Investigation of critical non-linear flow behavior for fractures with different degrees of fractal roughness

Non-linear flow behavior in rough fractures with shear dislocations is numerically investigated in this study with the validated multi-relaxation time lattice Boltzmann method. Fracture flow tests with different degrees of fractal roughness are simulated and the results show that the surface roughness has an inhibiting effect on fracture flow. With increasing roughness parameter, the effective transmissivity decreases accordingly. Deviation of fracture flow from the linear regime appears earlier for fractures with rougher surfaces and the non-linearity of fracture flow is enhanced with the tortuous flow-path and corner eddies during the closure process. The non-linearity of fracture flow was found to be anisotropic when applying the pressure gradient parallel and perpendicular to the shear direction. Though the anisotropic feature shows a non-monotonic trend during the closure process, it is enhanced with the increasing roughness parameter. Evaluation of the Forchheimer law in quantifying the nonlinear fracture flow is also conducted.
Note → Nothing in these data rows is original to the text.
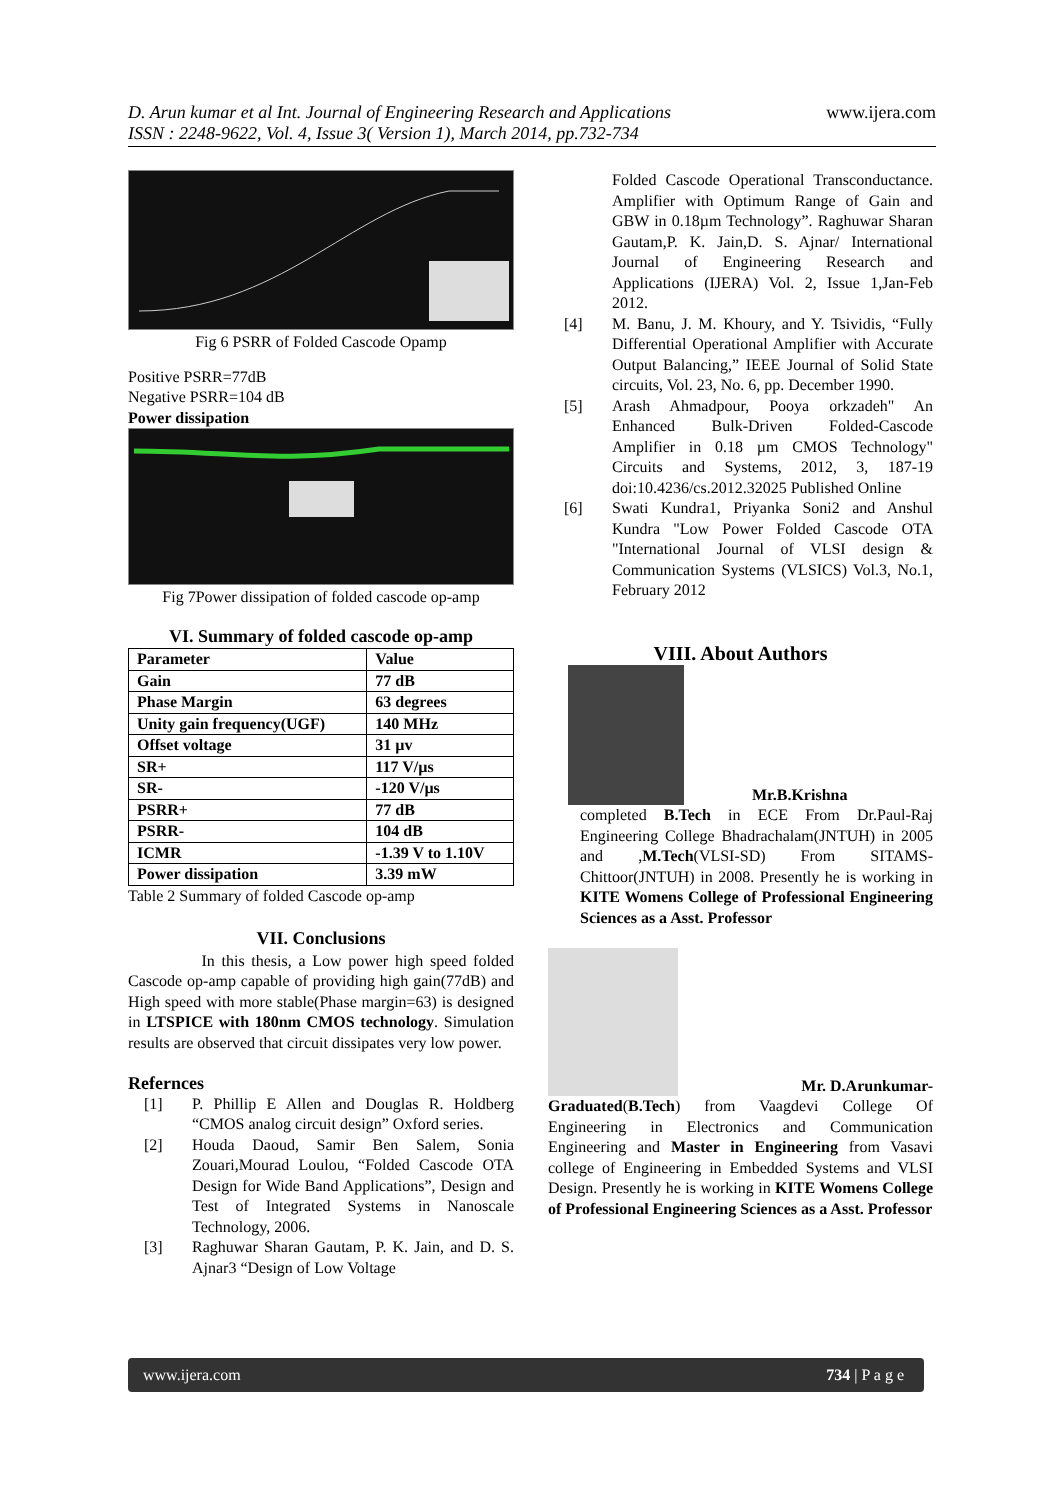D. Arun kumar et al Int. Journal of Engineering Research and Applications
ISSN : 2248-9622, Vol. 4, Issue 3( Version 1), March 2014, pp.732-734
www.ijera.com
Fig 6 PSRR of Folded Cascode Opamp
Positive PSRR=77dB
Negative PSRR=104 dB
Power dissipation
Fig 7Power dissipation of folded cascode op-amp
VI. Summary of folded cascode op-amp
| Parameter | Value |
| Gain | 77 dB |
| Phase Margin | 63 degrees |
| Unity gain frequency(UGF) | 140 MHz |
| Offset voltage | 31 µv |
| SR+ | 117 V/µs |
| SR- | -120 V/µs |
| PSRR+ | 77 dB |
| PSRR- | 104 dB |
| ICMR | -1.39 V to 1.10V |
| Power dissipation | 3.39 mW |
Table 2 Summary of folded Cascode op-amp
VII. Conclusions
In this thesis, a Low power high speed folded Cascode op-amp capable of providing high gain(77dB) and High speed with more stable(Phase margin=63) is designed in LTSPICE with 180nm CMOS technology. Simulation results are observed that circuit dissipates very low power.
Refernces
[1] P. Phillip E Allen and Douglas R. Holdberg “CMOS analog circuit design” Oxford series.
[2] Houda Daoud, Samir Ben Salem, Sonia Zouari,Mourad Loulou, “Folded Cascode OTA Design for Wide Band Applications”, Design and Test of Integrated Systems in Nanoscale Technology, 2006.
[3] Raghuwar Sharan Gautam, P. K. Jain, and D. S. Ajnar3 “Design of Low Voltage
Folded Cascode Operational Transconductance. Amplifier with Optimum Range of Gain and GBW in 0.18µm Technology”. Raghuwar Sharan Gautam,P. K. Jain,D. S. Ajnar/ International Journal of Engineering Research and Applications (IJERA) Vol. 2, Issue 1,Jan-Feb 2012.
[4] M. Banu, J. M. Khoury, and Y. Tsividis, “Fully Differential Operational Amplifier with Accurate Output Balancing,” IEEE Journal of Solid State circuits, Vol. 23, No. 6, pp. December 1990.
[5] Arash Ahmadpour, Pooya orkzadeh" An Enhanced Bulk-Driven Folded-Cascode Amplifier in 0.18 µm CMOS Technology" Circuits and Systems, 2012, 3, 187-19 doi:10.4236/cs.2012.32025 Published Online
[6] Swati Kundra1, Priyanka Soni2 and Anshul Kundra "Low Power Folded Cascode OTA "International Journal of VLSI design & Communication Systems (VLSICS) Vol.3, No.1, February 2012
VIII. About Authors
Mr.B.Krishna
completed B.Tech in ECE From Dr.Paul-Raj Engineering College Bhadrachalam(JNTUH) in 2005 and ,M.Tech(VLSI-SD) From SITAMS-Chittoor(JNTUH) in 2008. Presently he is working in KITE Womens College of Professional Engineering Sciences as a Asst. Professor
Mr. D.Arunkumar-
Graduated(B.Tech) from Vaagdevi College Of Engineering in Electronics and Communication Engineering and Master in Engineering from Vasavi college of Engineering in Embedded Systems and VLSI Design. Presently he is working in KITE Womens College of Professional Engineering Sciences as a Asst. Professor
www.ijera.com 734 | P a g e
The relative difference between the Forchheimer linear transmissivity and intrinsic linear transmissivity is about 1?3%. Assuming that the Forchheimer linear transmissivity is equal to intrinsic linear transmissivity, the linear pressure drop can be underestimated. Relating the non-linear parameters with the dimensionless effective hydraulic aperture, a new model is proposed to predict the critical hydraulic behavior of rough fractures.